The researchers looked at prediction uncertainty in the Soil and Water Assessment Tool (SWAT) model, which has become widely accepted and is used by the U.S. Environmental Protection Agency. They evaluated the effects of data quantity from geographic information systems (GIS) to find the lowest data resolution necessary to accurately characterize a watershed.

Resolution is a measure of the proportion of the smallest individually accessible portion of an area to the overall size of the area. A higher resolution means that more details can be discerned. But as resolution increases, the amount of data that the model must process also increases dramatically and the modeling process becomes increasingly difficult. Chaubey wanted to find the type and quantity of data that had the greatest effect on the model output accuracy.

"While it is always desirable to have as much detailed GIS data as possbile, often the cost of the data collection determines the resolution of the GIS data used in model applications," Chaubey explained

Although GIS use has enhanced the ability to simulate watershed-scale water quality processes, Chaubey says that the extent to which soil survey, elevation and land use data should be used is not known. Spatial resolution - the distance between data points - has a direct effect on output errors in the model. However, some studies had found wider spacing to be more inaccurate, while others found that closer spacing introduced errors.

Researchers used the Lincoln Lake watershed in northwest Arkansas to evaluate the model use of data. First, they ran seven scenarios at input resolutions ranging from 30 x 30 meters to 1000 x 1000 meters to predict discharge, nitrate and phosphorus loads. Then they compared the model predictions with actual data take from the watershed between 1997 and 2000.

"The watershed, a sub-basin of the Illinois River, is primarily pasture and mixed forest with numerous poultry and beef operations. Lincoln Lake is a secondary water supply for the city of Lincoln," explained Chaubey. "It has been monitored since 1992. Degradation of its water quality is believed to have been caused by runoff of nutrients from surface-applied animal manure in the watershed."

Chaubey’s team found that watershed and stream characterization became increasingly less accurate as the resolution became lower. Although it varied among the parameters, overall the GIS resolution had a significant impact on model output uncertainty, with topography resolution having the strongest effect. For example, the researchers found that stream flow and nitrates were underestimated when topographic resolution decreased.
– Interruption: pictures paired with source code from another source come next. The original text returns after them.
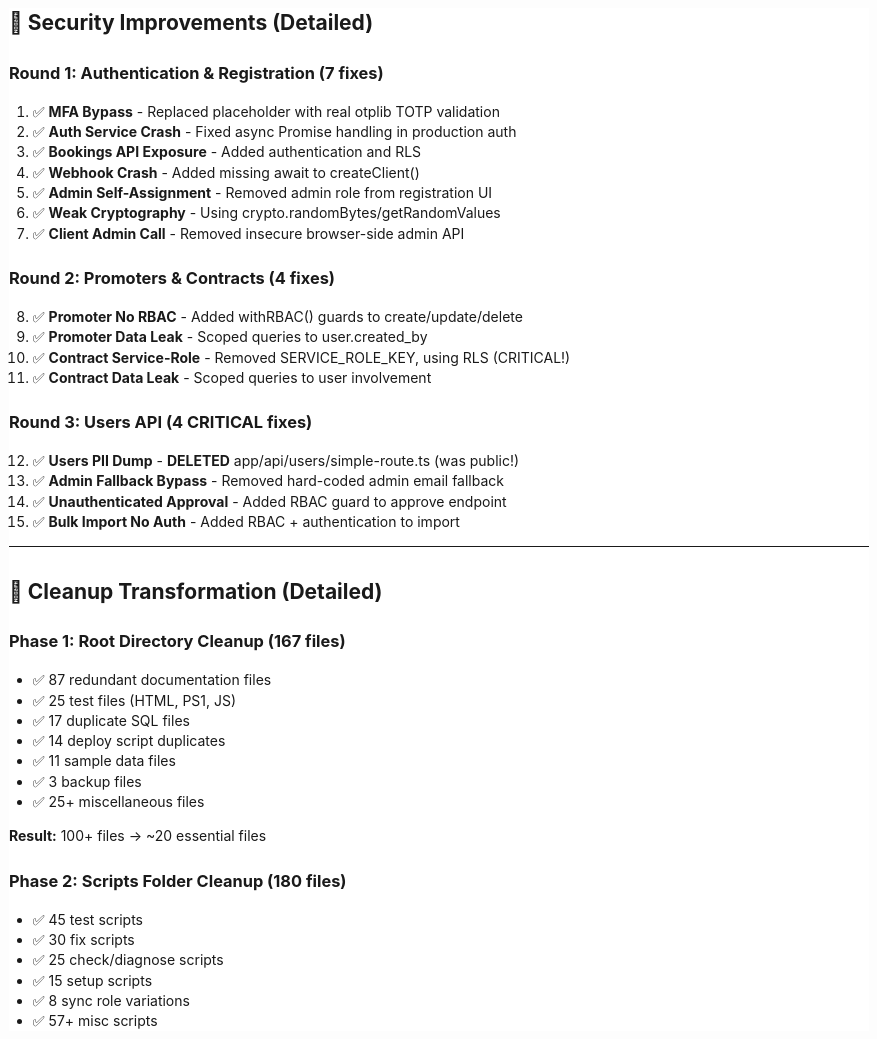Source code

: 
## 🔐 Security Improvements (Detailed)

### Round 1: Authentication & Registration (7 fixes)

1. ✅ **MFA Bypass** - Replaced placeholder with real otplib TOTP validation
2. ✅ **Auth Service Crash** - Fixed async Promise handling in production auth
3. ✅ **Bookings API Exposure** - Added authentication and RLS
4. ✅ **Webhook Crash** - Added missing await to createClient()
5. ✅ **Admin Self-Assignment** - Removed admin role from registration UI
6. ✅ **Weak Cryptography** - Using crypto.randomBytes/getRandomValues
7. ✅ **Client Admin Call** - Removed insecure browser-side admin API

### Round 2: Promoters & Contracts (4 fixes)

8. ✅ **Promoter No RBAC** - Added withRBAC() guards to create/update/delete
9. ✅ **Promoter Data Leak** - Scoped queries to user.created_by
10. ✅ **Contract Service-Role** - Removed SERVICE_ROLE_KEY, using RLS (CRITICAL!)
11. ✅ **Contract Data Leak** - Scoped queries to user involvement

### Round 3: Users API (4 CRITICAL fixes)

12. ✅ **Users PII Dump** - **DELETED** app/api/users/simple-route.ts (was public!)
13. ✅ **Admin Fallback Bypass** - Removed hard-coded admin email fallback
14. ✅ **Unauthenticated Approval** - Added RBAC guard to approve endpoint
15. ✅ **Bulk Import No Auth** - Added RBAC + authentication to import

---

## 🧹 Cleanup Transformation (Detailed)

### Phase 1: Root Directory Cleanup (167 files)

- ✅ 87 redundant documentation files
- ✅ 25 test files (HTML, PS1, JS)
- ✅ 17 duplicate SQL files
- ✅ 14 deploy script duplicates
- ✅ 11 sample data files
- ✅ 3 backup files
- ✅ 25+ miscellaneous files

**Result:** 100+ files → ~20 essential files

### Phase 2: Scripts Folder Cleanup (180 files)

- ✅ 45 test scripts
- ✅ 30 fix scripts
- ✅ 25 check/diagnose scripts
- ✅ 15 setup scripts
- ✅ 8 sync role variations
- ✅ 57+ misc scripts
However, this did not always result in decreased export of total phosphorus.

"Watershed topography was the key factor in determining the accuracy of SWAT model predictions at different resolutions," said Chaubey. "However, our research found that the data resolution required to achieve 90 percent accuracy depends on which output is of interest - discharge, nitrate or phosphorus loads - and may range between 30 and 1000 meters."